++++ Given passage ++++

On 08/11/2015 12:08 AM, Mark Friedenbach via bitcoin-dev wrote:
> On Mon, Aug 10, 2015 at 11:31 PM, Thomas Zander via bitcoin-dev 
> <bitcoin-dev@lists.linuxfoundation.org 
> <mailto:bitcoin-dev@lists.linuxfoundation.org>> wrote:
> 
> On Monday 10. August 2015 23.03.39 <tel:2015%2023.03.39> Mark 
> Friedenbach wrote:
>> This is where things diverge. It's fine to pick a new limit or
>> growth trajectory. But defend it with data and reasoned
>> analysis.
> 
> We currently serve about 0,007% of the world population sending 
> maybe one transaction a month. This can only go up.
> 
> There are about 20 currencies in the world that are unstable and 
> showing early signs of hyperinflation. If even small percentage of
> these people cash-out and get Bitcoins for their savings you'd have
> the amount of people using Bitcoin as savings go from maybe half a
> million to 10 million in the space of a couple of months. Why so
> fast? Because all the world currencies are linked. Practically all
> currencies follow the USD, and while that one may stay robust and
> standing, the linkage has been shown in the past to cause 
> chain-effects.

++++ Recorded data ++++

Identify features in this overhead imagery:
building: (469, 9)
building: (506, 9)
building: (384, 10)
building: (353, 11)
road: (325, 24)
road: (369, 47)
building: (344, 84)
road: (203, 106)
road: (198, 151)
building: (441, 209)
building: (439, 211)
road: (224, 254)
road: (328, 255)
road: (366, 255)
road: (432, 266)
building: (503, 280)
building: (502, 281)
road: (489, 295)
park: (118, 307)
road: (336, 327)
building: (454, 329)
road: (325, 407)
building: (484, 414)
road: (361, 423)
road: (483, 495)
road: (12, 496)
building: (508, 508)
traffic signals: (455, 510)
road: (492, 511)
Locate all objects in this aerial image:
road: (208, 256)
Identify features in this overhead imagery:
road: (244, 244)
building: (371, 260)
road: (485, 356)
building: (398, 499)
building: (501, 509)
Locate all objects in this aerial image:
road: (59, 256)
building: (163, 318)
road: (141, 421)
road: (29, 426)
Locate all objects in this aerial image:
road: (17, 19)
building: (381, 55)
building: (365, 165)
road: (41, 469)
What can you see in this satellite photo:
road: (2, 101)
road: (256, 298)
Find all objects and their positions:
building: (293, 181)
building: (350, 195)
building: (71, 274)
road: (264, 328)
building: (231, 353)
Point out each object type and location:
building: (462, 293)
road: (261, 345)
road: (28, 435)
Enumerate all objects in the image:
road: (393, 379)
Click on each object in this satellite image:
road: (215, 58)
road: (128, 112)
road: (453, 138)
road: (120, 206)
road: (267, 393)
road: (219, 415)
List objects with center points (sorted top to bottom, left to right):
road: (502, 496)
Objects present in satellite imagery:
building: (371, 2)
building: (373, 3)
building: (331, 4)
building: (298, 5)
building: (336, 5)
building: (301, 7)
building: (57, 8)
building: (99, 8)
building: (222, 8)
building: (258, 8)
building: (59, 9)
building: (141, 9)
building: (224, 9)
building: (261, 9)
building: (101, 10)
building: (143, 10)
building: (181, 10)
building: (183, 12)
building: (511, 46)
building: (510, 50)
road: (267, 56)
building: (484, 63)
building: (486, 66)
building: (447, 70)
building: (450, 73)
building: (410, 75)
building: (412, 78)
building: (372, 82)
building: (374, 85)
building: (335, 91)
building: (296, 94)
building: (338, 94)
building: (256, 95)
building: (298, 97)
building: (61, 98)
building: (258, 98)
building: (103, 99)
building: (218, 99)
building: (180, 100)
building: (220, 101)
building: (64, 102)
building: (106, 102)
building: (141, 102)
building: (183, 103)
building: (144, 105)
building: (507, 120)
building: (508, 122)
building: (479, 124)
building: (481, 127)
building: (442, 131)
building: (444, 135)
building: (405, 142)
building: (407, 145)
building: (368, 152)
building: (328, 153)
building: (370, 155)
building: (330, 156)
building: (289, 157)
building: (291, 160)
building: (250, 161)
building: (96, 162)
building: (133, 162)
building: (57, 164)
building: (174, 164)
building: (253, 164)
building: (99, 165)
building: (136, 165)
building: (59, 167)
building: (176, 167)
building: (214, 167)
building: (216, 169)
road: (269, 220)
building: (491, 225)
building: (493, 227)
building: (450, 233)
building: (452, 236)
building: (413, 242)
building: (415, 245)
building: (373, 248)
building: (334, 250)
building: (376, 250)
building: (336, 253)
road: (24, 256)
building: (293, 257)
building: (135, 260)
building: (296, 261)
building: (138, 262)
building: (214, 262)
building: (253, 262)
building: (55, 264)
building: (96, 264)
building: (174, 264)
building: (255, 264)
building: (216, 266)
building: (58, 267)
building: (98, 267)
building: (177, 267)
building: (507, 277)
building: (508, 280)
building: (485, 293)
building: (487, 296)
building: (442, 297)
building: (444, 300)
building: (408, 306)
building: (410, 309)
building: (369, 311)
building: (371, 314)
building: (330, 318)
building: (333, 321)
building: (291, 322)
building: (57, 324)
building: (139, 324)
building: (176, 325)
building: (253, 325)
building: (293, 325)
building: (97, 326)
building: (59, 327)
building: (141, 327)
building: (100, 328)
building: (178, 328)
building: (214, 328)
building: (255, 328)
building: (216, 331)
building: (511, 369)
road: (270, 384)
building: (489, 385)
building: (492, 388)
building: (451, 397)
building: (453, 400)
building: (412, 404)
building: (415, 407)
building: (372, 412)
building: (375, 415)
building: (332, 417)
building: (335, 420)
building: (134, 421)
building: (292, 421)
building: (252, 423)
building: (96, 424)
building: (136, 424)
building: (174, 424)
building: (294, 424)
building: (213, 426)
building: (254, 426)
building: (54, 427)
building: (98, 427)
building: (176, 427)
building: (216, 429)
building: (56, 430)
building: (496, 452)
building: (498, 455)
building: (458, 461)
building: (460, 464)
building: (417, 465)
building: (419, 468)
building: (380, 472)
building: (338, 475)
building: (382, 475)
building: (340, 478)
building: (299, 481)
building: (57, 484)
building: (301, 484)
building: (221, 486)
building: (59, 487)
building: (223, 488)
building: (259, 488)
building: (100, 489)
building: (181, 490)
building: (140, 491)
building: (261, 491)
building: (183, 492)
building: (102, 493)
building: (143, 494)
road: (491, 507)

++++

[Your objective]:
Carry the mailing-list exchange on Bitcoin transaction growth forward from its final sentence.

[Right answer]:
> 
> It is impossible to predict how much uptake Bitcoin will take, but 
> we have seen big rises in price as Cyprus had a bailin and then
> when Greece first showed bad signs again. Lets do our due diligence
> and agree that in the current world economy there are sure signs
> that people are considering Bitcoin on a big scale.
> 
> Bigger amount of people holding Bitcoin savings won't make the 
> transaction rate go up very much, but if you have feet on the
> ground you already see that people go back to barter in countries
> like Poland, Ireland, Greece etc. And Bitcoin will be an
> alternative to good to ignore.  Then transaction rates will go up.
> Dramatically.
> 
> If you are asking for numbers, that is a bit tricky. Again; we are
> at 0,007%... Thats like a f-ing rounding error in the world
> economy. You can't reason from that. Its like using a float to do
> calculations that you should have done in a double and getting
> weird output.
> 
> Bottom line is that a maximum size of 8Mb blocks is not that odd. 
> Because a 20 times increase is very common in a "company" that is
> about 6 years old. For instance Android was about that age when it
> started to get shipped by non- Google companies. There the increase
> was substantially bigger and the company backing it was definitely
> able to change direction faster than the Bitcoin oiltanker can
> change direction.
> 
> ...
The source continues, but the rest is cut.